» WORK REQUIRED
Output every entry below word for word, without its pictures.

» RECORDS TO USE
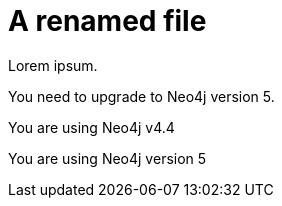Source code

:# A renamed file
:product: Neo4j
:version: 5

Lorem ipsum.

You need to upgrade to Neo4j version 5.

You are using Neo4j v4.4

You are using {product} version {version}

» REPLY
Source code

:# A renamed file
:product: Neo4j
:version: 5

Lorem ipsum.

You need to upgrade to Neo4j version 5.

You are using Neo4j v4.4

You are using {product} version {version}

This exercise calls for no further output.